Originally posted by TwilightZone:
And how do you propose to do all these? Give us, the dimwits, your alternatives.
You call us dimwits just because we managed to counter your arguments? I'd say that's pretty pathetic on your part. If you lose an argument, then it wud be better to admit that you lost it. No point in calling people names- it just degrades your sense of maturity and how people view about u from now onwards.
And as for ministers' sky-high wages? I definately believe it's too high and bears too much of a burden to the taxpayers. In many other countries, it has been proved that public servants and govt ministers doesn't need to be paid US$1m onwards to be effective and efficient.
In fact, the opposite is always true- for two reasons.
1) Excessive money tends to tell people on both sides, two things: for the ordinary people, it means govt ministers, although how
inefficient and how
ineffective he can be, he's still able to make a lot more money than those who only work for less than peanuts.
From the govt. ministers' point of view, they will view it as a god-given right to get high wages for the so little stuff that they do. Inevitably, some if not all will believe they deserve it so much that they don't even want to consider a wage cut in times of recession and depressions. High wages also encourages inefficiency and ineffectiveness because it will make them believe that as long as a govt. scheme has only 10% effectiveness, it's better than nothing and therefore they still deserve the high pay- which is quite untrue.
2) In public service, wages are always drawn on taxpayers' money annually, whether through direct income taxes or indirect taxes. Such as it is, it is different from the private sector- which the money comes from the spending of consumers, customers who either wants the product and/or the service.
So even though the taxpayers' money will amount to hundreds of millions of dollars, the amount of cash the private sector can draw annually is still much, much higher than the public sector. For example, Microsoft is a company that has billions of dollars of financial turnover annually. It's governed by corporate laws and guidances. It's also a public limited company, so if Bill Gates get paid by the billions, he deserves it.

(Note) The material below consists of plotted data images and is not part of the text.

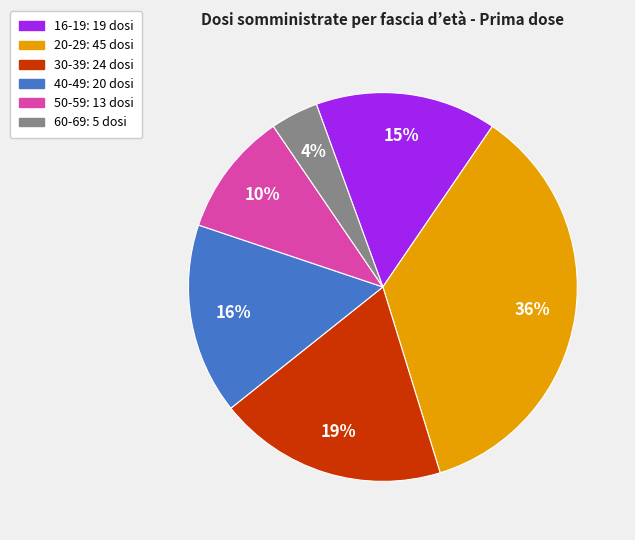

Does any single category account for the majority?

No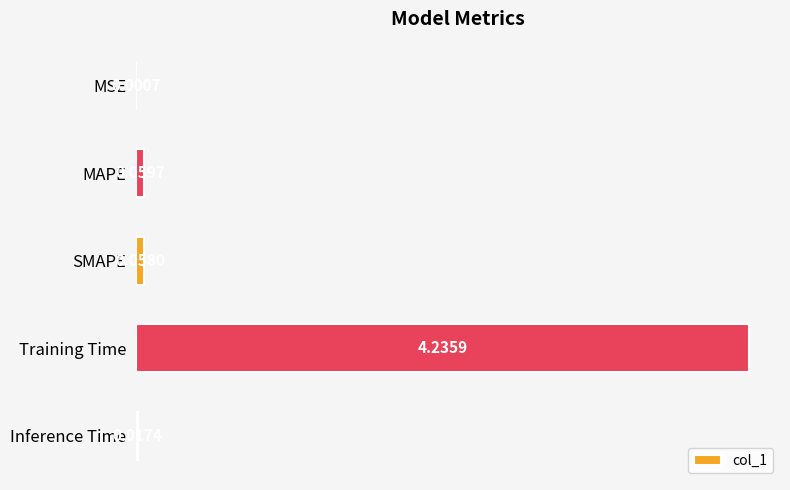

Which category has the highest value across all series?

Training Time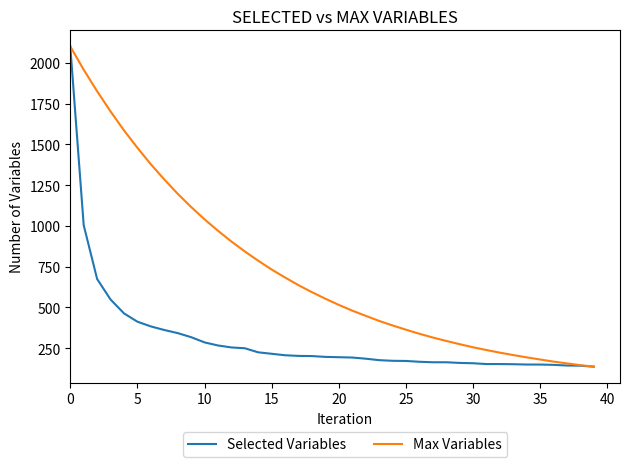

What is the lowest value of the Selected Variables series?

136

On the other hand, public servants- being a employee of the public(due to the fact the public actually pays his salary through their tax contributions) cannot and shouldn't draw an extremely stupidly high salary at the expense of the people who pays his salary through taxes. Public sector servants and ministers should never ever peg their salary to the private sector because public sector servants serve the public- they do not serve the
shareholders.
They are being paid a good reasonable salary to serve the public- and to run the adminstration on behalf of the people. So if you give the reason on why PAP should peg their salaries to the private sector, I tell you that it's a huge financial burden on the general public.
Already the PAP ministers have demonstrated time and time again that most of them are incomptence and ineffective. And yet they continue to draw huge amounts of wages, in spite of their rubbish performances over the last 3 to 5 years. That creates resentment among the ordinary people and that only increases the bad blood between the people and the govt. It also increases the rich-poor gap in Singapore directly and indirectly and it also can affect the performance of the economy in an indirect but obvious manner too.
So my view is this, in order to get the government to be effective again, in order to get it to be more efficient, to get it to reduce the tons of red tape that it has created itself for its own benefit, we must recognize that govt. ministers are being overpaid, overfed till the point they have become as lazy as Garfield.
In fact make that a whole lot of Garfields.
Govt. sky high salaries must be reduced to a point that is comparable to those in UK, US or Australia- or even lower as our country is smaller and population, also smaller. In addition, the size of government must be reduced and layers of red tape massively reduced. A smaller government with a smaller civil service can be more effective and efficient as it draws less money to run it and also it just makes everyone(who has survived the downsizing of govt and civil service) work harder as they need to cover more ground.